Kruipen door de krochten van het telefoonmenu om iemand te bereiken
‘Training…’, zei ik. ‘Als ze van mijn gesprekken iets zouden leren, hoefde ik niet uit te leggen wat ik al drie keer heb uitgelegd.’
Mijn humeur was niet best. Mijn internetaansluiting is al een half jaar in de maak, de post heeft een pakketje zoekgemaakt dat elke dag opduikt in de app met de mededeling dat het bezorgmoment is gewijzigd en de verhuurder doet al negen maanden niets aan een lekkage met de sussende formulering dat ze er ‘achter de schermen’ heel erg mee bezig zijn.
En niemand die je kunt bereiken zonder eerst door de krochten van het telefoonmenu te kruipen.

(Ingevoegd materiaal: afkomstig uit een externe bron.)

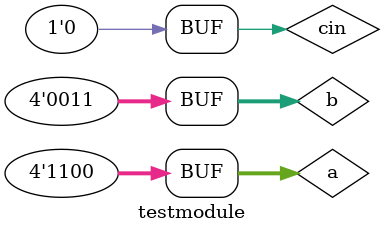
<source format=v>
module testmodule;
  reg [3:0] a;
  reg [3:0] b;
  reg cin;
  wire [3:0] sum;
  wire cout;

  multibitadder a1(.a(a), .b(b), .cin(cin), .sum(sum), .cout(cout));

  initial begin
     #0 a = 4'b0011; b = 4'b0100; cin = 1'b0;
     #5 a = 4'b1100; b = 4'b0011; cin = 1'b0;
  end

  initial begin
    $dumpfile("dump.vcd");
    $dumpvars(0, testmodule);
  end

  initial begin
    $monitor("Time=%0t, a=%b, b=%b, cin=%b, sum=%b, cout=%b", $time, a, b, cin, sum, cout);
  end
endmodule

</source>
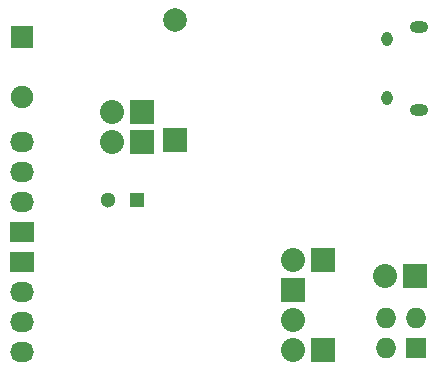
<source format=gbr>
G04 #@! TF.FileFunction,Soldermask,Bot*
%FSLAX46Y46*%
G04 Gerber Fmt 4.6, Leading zero omitted, Abs format (unit mm)*
G04 Created by KiCad (PCBNEW 4.0.1-stable) date 24/03/2016 3:42:33 PM*
%MOMM*%
G01*
G04 APERTURE LIST*
%ADD10C,0.100000*%
%ADD11C,1.300000*%
%ADD12R,1.300000X1.300000*%
%ADD13C,1.998980*%
%ADD14R,1.998980X1.998980*%
%ADD15R,1.905000X1.905000*%
%ADD16C,1.905000*%
%ADD17R,2.032000X2.032000*%
%ADD18O,2.032000X2.032000*%
%ADD19O,0.950000X1.250000*%
%ADD20O,1.550000X1.000000*%
%ADD21R,2.032000X1.727200*%
%ADD22O,2.032000X1.727200*%
%ADD23R,1.727200X1.727200*%
%ADD24O,1.727200X1.727200*%
G04 APERTURE END LIST*
D10*
D11*
X87670000Y-111760000D03*
D12*
X90170000Y-111760000D03*
D13*
X93342460Y-96520000D03*
D14*
X93342460Y-106680000D03*
D15*
X80444800Y-97917000D03*
D16*
X80444800Y-102997000D03*
D17*
X105918000Y-124460000D03*
D18*
X103378000Y-124460000D03*
D19*
X111340460Y-103110300D03*
X111340460Y-98110300D03*
D20*
X114040460Y-104110300D03*
X114040460Y-97110300D03*
D21*
X80444800Y-114427000D03*
D22*
X80444800Y-111887000D03*
X80444800Y-109347000D03*
X80444800Y-106807000D03*
D23*
X113795000Y-124307600D03*
D24*
X111255000Y-124307600D03*
X113795000Y-121767600D03*
X111255000Y-121767600D03*
D17*
X105918000Y-116840000D03*
D18*
X103378000Y-116840000D03*
D21*
X80444800Y-116967000D03*
D22*
X80444800Y-119507000D03*
X80444800Y-122047000D03*
X80444800Y-124587000D03*
D17*
X113706100Y-118224300D03*
D18*
X111166100Y-118224300D03*
D17*
X103378000Y-119380000D03*
D18*
X103378000Y-121920000D03*
D17*
X90604800Y-106807000D03*
D18*
X88064800Y-106807000D03*
D17*
X90604800Y-104267000D03*
D18*
X88064800Y-104267000D03*
M02*

</source>
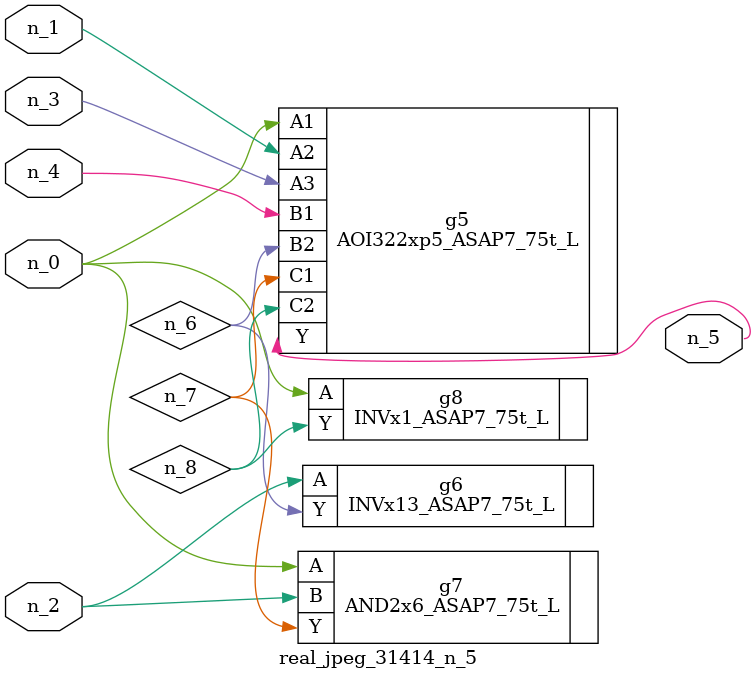
<source format=v>
module real_jpeg_31414_n_5 (n_4, n_0, n_1, n_2, n_3, n_5);

input n_4;
input n_0;
input n_1;
input n_2;
input n_3;

output n_5;

wire n_8;
wire n_6;
wire n_7;

AOI322xp5_ASAP7_75t_L g5 ( 
.A1(n_0),
.A2(n_1),
.A3(n_3),
.B1(n_4),
.B2(n_6),
.C1(n_7),
.C2(n_8),
.Y(n_5)
);

AND2x6_ASAP7_75t_L g7 ( 
.A(n_0),
.B(n_2),
.Y(n_7)
);

INVx1_ASAP7_75t_L g8 ( 
.A(n_0),
.Y(n_8)
);

INVx13_ASAP7_75t_L g6 ( 
.A(n_2),
.Y(n_6)
);


endmodule
</source>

Het beste was die van de GGD, waar de registratie van mijn vaccinatie zoek was. Was ik gevaccineerd door de GGD, toets dan 1. Had de huisarts het gedaan, toets dan 2. Na toets 2: Daar gaan wij niet over, dit gesprek wordt nu beëindigd.
‘Ik denk niet dat jouw plan lukt met een mobiele telefoon’, zei Harry. ‘Zeker niet met een oude.’
Ik heb een iPhone 8 en Apple is al aan nummer 13. En dan te bedenken dat ik via slinkse import de eerste iPhone had toen die in Nederland nog niet te koop was. Het kostte me twee weken om ’m zodanig te hacken dat hij eindelijk kon worden gebruikt.
Op de een of andere manier is mijn gadgetlust verdampt. Nieuwe computers, tablets, telefoons komen op de markt, maar niets wekt mijn verlangen.
‘Dat komt omdat er geen verschil is tussen 8 en nummer 13’, zegt Harry. ‘De camera is iets beter, maar daar heb jij toch niets aan. Het scherm heeft een hogere resolutie, maar daar lig jij niet wakker van.’
Toch had ik bijna een nieuwe gekocht, maar dat had dan weer niets te maken met elektronicagretigheid.
Ik had geluncht met de hoofdredacteur en toen we opstonden was mijn telefoon weg. Hij had naast mij gelegen. Op de tafel. Of op de verwarmingsradiator.
Het bleek het laatste te zijn, want achter die radiator lag de telefoon, ineengeklemd tussen de muur en de verwarming, in een ruimte die nauwelijks meer dan twee centimeter breed was. De afstand tussen vloer en radiator was niet groter.
We staken wat moedeloos onze handen tussen radiator en muur en vloer en radiator, maar er was geen kans dat we de telefoon konden pakken.
Daar stonden we, twee mannen die voor De Ingenieur schrijven, machteloos, onthand. Alles in mij schreeuwde ‘serendipiteit’. Een oplossing, buiten de lijnen der verwachting, even briljant als verrassend. Minder zou de hoofdredacteur niet van mij verwachten.
Er kwam een serveerster met een mes, maar dat leidde tot niets. Ondertussen leverde het lampje op de telefoon van de hoofdredacteur wel een beeld op van de situatie achter de verwarming. Er lagen drie messen te midden van stofwolken te wachten op een bevrijding die nooit was gekomen als mijn telefoon daar ook niet was beland.
Uiteindelijk kon ik de telefoon opzijschuiven dankzij een reep aluminium die een kok aandroeg. Ik vroeg me af van welk keukenapparaat die strip kwam.
De hoofdredacteur wist de telefoon met de toppen van zijn vingers te grijpen en na wat manoeuvreren kon ik mijn oude iPhone in mijn zak stoppen. Toen we naar buiten liepen begon het net te regenen.